» **Task brief**: Your reply should be the entries, output word for word, with each picture omitted.

Records from a collection

# # # # #

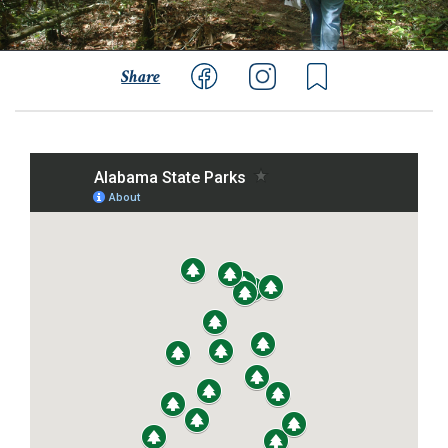
Share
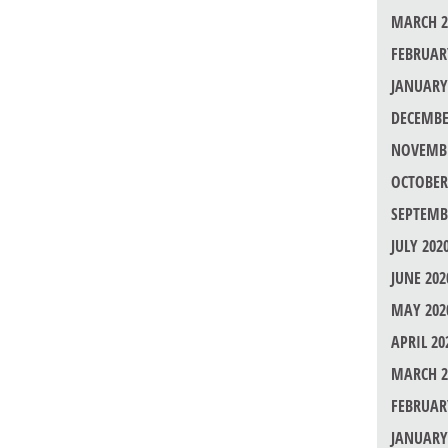
MARCH 2
FEBRUAR
JANUARY
DECEMBE
NOVEMBE
OCTOBER
SEPTEMB
JULY 202
JUNE 202
MAY 202
APRIL 20
MARCH 2
FEBRUAR
JANUARY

# # # # #

» **Result of the exercise**:
Share
MARCH 2
FEBRUAR
JANUARY
DECEMBE
NOVEMBE
OCTOBER
SEPTEMB
JULY 202
JUNE 202
MAY 202
APRIL 20
MARCH 2
FEBRUAR
JANUARY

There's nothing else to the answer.